Vragen van het lid Braakhuis (GroenLinks) aan de minister en staatssecretaris van Financiën over het bericht dat grote bedrijven in Zuid-Europa de fiscus ontwijken via Nederland (ingezonden 24 februari 2012).

Antwoord van staatssecretaris Weekers (Financiën), mede namens de minister van Financiën (ontvangen 12 maart 2012).

Vraag 1

Bent u bekend met het bericht «Zuid-Europa ontwijkt fiscus via Nederland»?1

Antwoord 1

Ja.

Vraag 2

Kunt u bevestigen dat grote bedrijven in Portugal, Italië, Griekenland en Spanje meer dan 60% van de interne geldstromen via Nederland laat lopen? Klopt het dat van de tien Griekse bedrijven, met een omzet boven de € 2 miljard, er vier een financiële holding in Nederland hebben? Klopt het dat van de negen Portugese bedrijven, met een omzet boven de € 2 miljard, er zes een financiële holding in Nederland hebben?

Antwoord 2

Ik kan die cijfers niet bevestigen. Ik heb geen inzicht in de totale wereldwijde geldstromen van grote bedrijven, noch in de omzet van Griekse en Portugese bedrijven.

Vraag 3, 4 en 5

Klopt de uitspraak van Wiecher Munting, oud-hoofd van de afdeling «tax rulings» van de Belastingdienst, dat de belastingdruk met wel 10% kan worden verminderd als een bedrijf zijn interne geldstroom via Nederland laat lopen?

Hoe apprecieert u de gedolven belastinginkomsten door de overheden in de genoemde landen, in het licht van de grote internationale druk, van onder andere Nederland, om de uitgaven in deze landen terug te brengen en de belastinginkomsten omhoog te brengen? Vindt u het wenselijk dat in tijden van budgettaire krapte Nederland belastingontwijking in deze landen faciliteert? Bent u bereid hier iets aan te doen?

Hoeveel voordeel heeft Nederland bij het faciliteren van belastingontwijking? Weegt dit op tegen de kosten van de crisis in de Zuid-Europese landen? Vindt u het wenselijk deze belastingconcurrentie in stand te houden, nu de overheidsuitgaven in Zuid-Europa onder grote druk staan en de crisis tot grote sociale onrust leidt?

Antwoord 3, 4 en 5

Zoals ik uw Kamer in het kader van de behandeling van het Belastingplan2 heb geschreven, zoekt het kabinet bij het maken van fiscaal beleid naar een balans tussen enerzijds de wil een aantrekkelijk vestigingsklimaat te behouden en anderzijds het belang van een fiscaal onkreukbaar imago.

De Nederlandse deelnemingsvrijstelling, het ontbreken van bronheffingen op uitgaande rente en royalty’s en het verdragennetwerk zijn instrumenten om dat vestigingsklimaat te beschermen.

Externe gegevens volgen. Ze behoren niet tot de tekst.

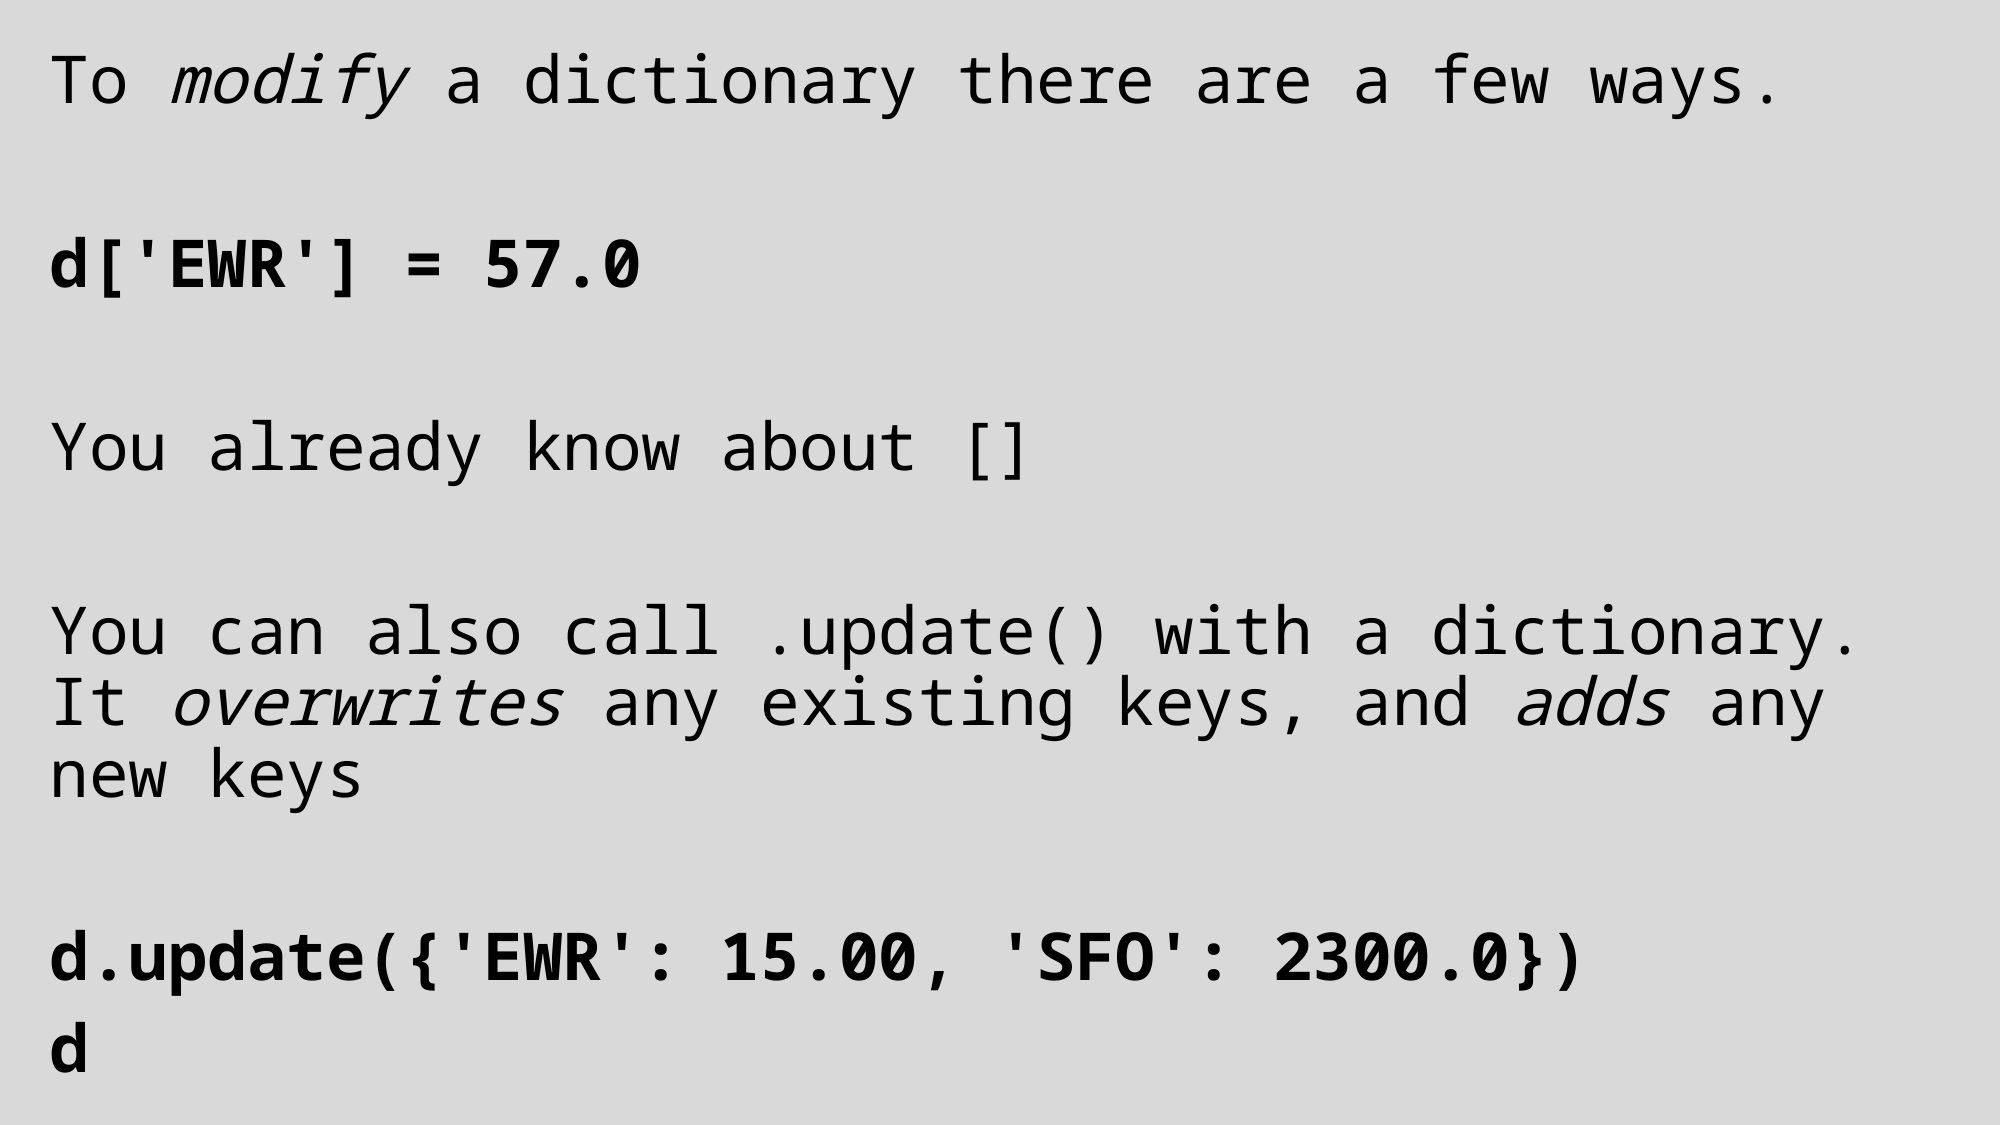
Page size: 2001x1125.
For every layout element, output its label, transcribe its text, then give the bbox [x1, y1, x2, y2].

list To modify a dictionary there are a few ways. d['EWR'] = 57.0 You already know about [] You can also call .update() with a dictionary. It overwrites any existing keys, and adds any new keys d.update({'EWR': 15.00, 'SFO': 2300.0}) d [34, 39, 1972, 1103]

Een groot voordeel daarbij is dat het mogelijk is over de toepassing ervan zekerheid vooraf te vragen.

Uit de toepassing van verdragen, al dan niet in combinatie met de toepassing van het Nederlandse fiscale recht naast het recht van een andere staat, kan voor een concern een lagere belastingdruk ontstaan dan zonder die toepassing. Vaak zal dat, omdat het voordeel een gevolg is van de voorkoming van dubbele belasting, ook juist de bedoeling zijn. Hoe groot dat verschil kan zijn is niet in het algemeen te zeggen.

Zoals ik al eerder schreef3 ligt het overigens niet voor de hand om aan te nemen dat zo de winstbelasting wordt ontgaan in het land waar de onderneming is gevestigd. Ik vind het dan ook evenmin voor de hand liggen een verband te leggen tussen het Nederlandse fiscale (verdrags)beleid en de overheidstekorten in genoemde landen.


X Noot
1

Fd.nl, 23 februari 2012.

X Noot
2

Brief van 3 november 2011, nr AFP/2011/808, TK 2011–2012, 33 003, nr. 17.

X Noot
3

Mijn brief van 27 januari 2012, IFZ 2012/28. Antwoorden op uw brief met kenmerk 2011Z27601; kamervragen van het lid Braakhuis (GroenLinks) over het bericht in de Pers: De «Dutch pita»; Grieks geld in Holland (ingezonden 29 december 2011).